In the following paper we introduced an implementation that performs lookup
in O(log n) and insertion in O(1) by moving some of the work to compile
time.
@INPROCEEDINGS { MVP13,
AUTHOR = { Martinez, Bruno and Viera, Marcos and Pardo, Alberto },
TITLE = { Just Do It While Compiling!: Fast Extensible Records in
Haskell },
BOOKTITLE = { Proceedings of the ACM SIGPLAN 2013 Workshop on Partial
Evaluation and Program Manipulation },
SERIES = { PEPM '13 },
YEAR = { 2013 },
ISBN = { 978-1-4503-1842-6 },
LOCATION = { Rome, Italy },
PAGES = { 77--86 },
NUMPAGES = { 10 },
DOI = { 10.1145/2426890.2426908 },
ACMID = { 2426908 },
PUBLISHER = { ACM },
ADDRESS = { New York, NY, USA },
KEYWORDS = { balanced trees, extensible records, haskell, hlist, staged
computation, type-level programming },
PDF = { http://www.fing.edu.uy/~mviera/papers/pepm13.pdf },
}
Best,
marcos
On Tue, May 5, 2015 at 6:50 AM, Roman Cheplyaka
On 05/05/15 12:40, Alberto G. Corona wrote:
Hi,
Anyone used some of the extensible record packages to create a kind of extensible state monad?
I mean something that besides having "get", "gets" and "put" would have some kind of "add" and "gets":
add :: a -> State () gets :: State (Maybe a)
or
add :: LabelName -> a -> State () gets :: LabelName -> State (Maybe a)
So that I can extend the state without using additional monad transformers.
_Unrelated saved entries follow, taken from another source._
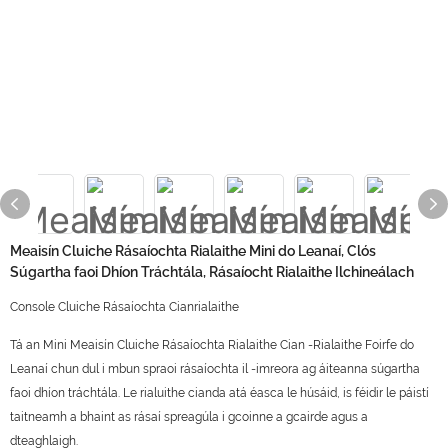
Meaisín Cluiche Rásaíochta Rialaithe Mini do Leanaí, Clós
Súgartha faoi Dhíon Tráchtála, Rásaíocht Rialaithe Ilchineálach
Console Cluiche Rásaíochta Cianrialaithe
Tá an Mini Meaisín Cluiche Rásaíochta Rialaithe Cian -Rialaithe Foirfe do
Leanaí chun dul i mbun spraoi rásaíochta il -imreora ag áiteanna súgartha
faoi dhíon tráchtála. Le rialuithe cianda atá éasca le húsáid, is féidir le páistí
taitneamh a bhaint as rásaí spreagúla i gcoinne a gcairde agus a
dteaghlaigh.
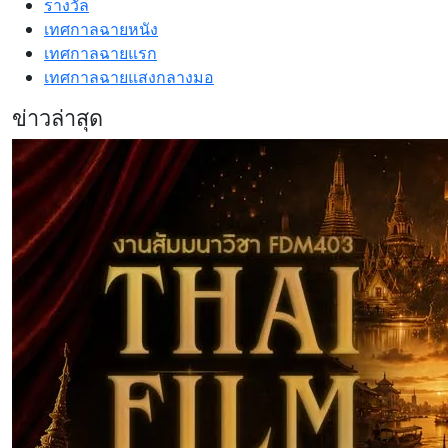
รางวัล
เทศกาลฉายหนัง
เทศกาลฉายแรก
เทศกาลฉายแสงกลางมอ
ข่าวล่าสุด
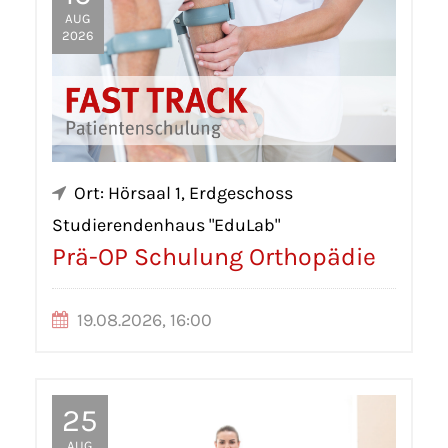
AUG
2026
Ort: Hörsaal 1, Erdgeschoss
Studierendenhaus "EduLab"
Prä-OP Schulung Orthopädie
19.08.2026, 16:00
25
AUG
Monad transformers are very hard for beginners and scramble error messages
I did the first option for MFlow, hplayground and Transient packages (setSData and getSData). But my solution uses a map indexed by type and this requires a lookup for each access.
I would like to know if there is an alternative with no lookups. I´m not obsessed with speed but In some applications the speed may be important....
Anyone?
If you care about the error message quality, you'd rather stay away from extensible records.
And if you care about speed, most (all?) extensible records give you O(n) access, so you'd be actually better off with a simple (Hash)Map.